Now, imagine we considered this value and managed it. It’s the value of loyal customers, engaged employees, committed investors and relationships with a community that likes what an organization is contributing to the world. The challenge is that it’s new, and we are still learning—first, what to account for and second, how to build the right systems and processes to do this in a reliable way. 

What are some potential risks businesses should be aware of when embracing sustainable business management? 

There’s the risk that an organization simply ignores emerging trends and changes regarding sustainability, such as buyer preferences, the need for talent and the competition for capital, which represents competitive disadvantages. Some have compared these trends with 1990s technology trends when companies didn’t adapt and put themselves at a disadvantage.

To me, the highest priority item for regulators and standard setters is stranded assets. As the economy continues to transform from one that is dependent on fossil fuels to one powered by renewable energy sources, assets, operations and investments will become impaired as productivity diminishes. Some of these will be completely unrecoverable, and much of this financial risk is hidden and challenging to estimate.

Everyone knows the market will continue to transform, but the key factor is how fast. Everyone is concerned about being the last entity holding unrecoverable brown assets. Companies with fossil fuel-dependent business models will need to shift their business models before they are adversely affected in a major way.

What are some key areas of sustainable business strategy that CFOs of large companies should be turning their attention to right now?

CFOs should be working with their management team and hearing feedback from constituents to consider purpose, and then reconsider and balance objectives. It also means working across the organization including human resources, operations, facilities and investor relations.

We also need to reevaluate talent within the finance and accounting function. The competition for talented professionals is fierce, but it’s critical to hire and train teams with innovative mindsets that go beyond the quarter-to-quarter checklist. An excited and engaged team will take the extra steps to identify risks, and develop strategies and techniques to manage changes. 

All this culminates in the delivery of relevant and reliable information. It means considering whether the right structures exist and whether there are controls and oversight functions over the necessary data. There’s a lot of attention on what a company should report for sustainability purposes, but we need to focus just as much on process. 

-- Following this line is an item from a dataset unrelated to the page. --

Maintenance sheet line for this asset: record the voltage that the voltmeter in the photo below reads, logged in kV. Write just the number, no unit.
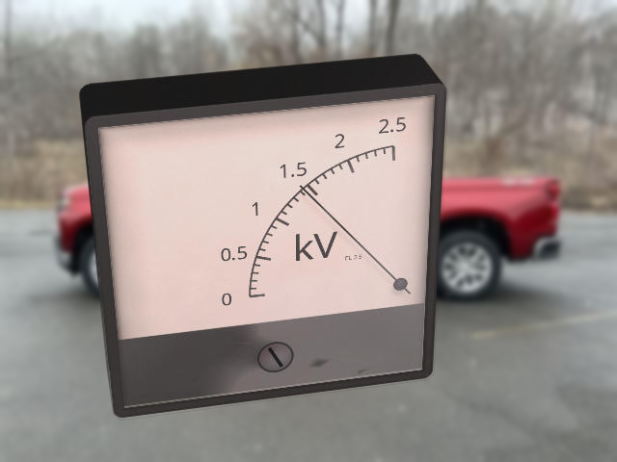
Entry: 1.45
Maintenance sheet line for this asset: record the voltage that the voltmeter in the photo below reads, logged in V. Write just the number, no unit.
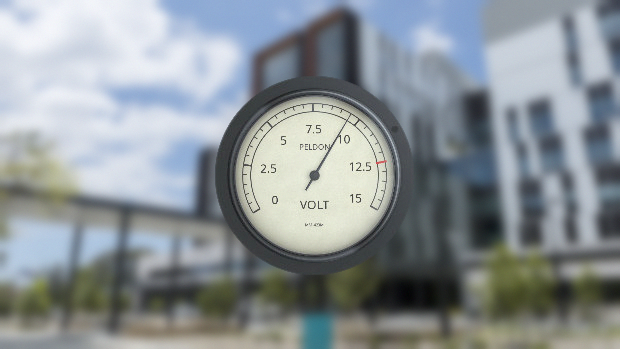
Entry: 9.5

For smaller businesses with less advanced sustainable business strategies and ESG reporting processes, how would you advise them? 

In accounting, standard setting around ESG seems to be predominating, and this will likely directly affect the largest global public companies. Many private and small business managers think it doesn’t apply to their organizations, but they will also be impacted.

First, in the supply chain, large companies—after making commitments to ESG—may be looking to source from suppliers that can deliver goods and services in a sustainable way as evidenced by reliable data. Second, there is a growing use of ESG-linked or GHG-linked lending in which a lender will adjust the interest rates if the borrower meets certain ESG or GHG metrics. Third, in the insurance space, many companies, particularly smaller companies, may be at risk of losing insurance coverage for certain climate-related risks. On the other hand, they may be able to lower insurance costs for addressing risks that fall under the ESG umbrella.

Now, these new types of arrangements have a compliance aspect dependent on reliable data. Therefore, even private companies may find real savings by getting ready, implementing new systems, and setting targets and strategies. 

The time is now for companies of all sizes to take sustainable business management seriously and devote their attention and resources, so they aren’t left behind.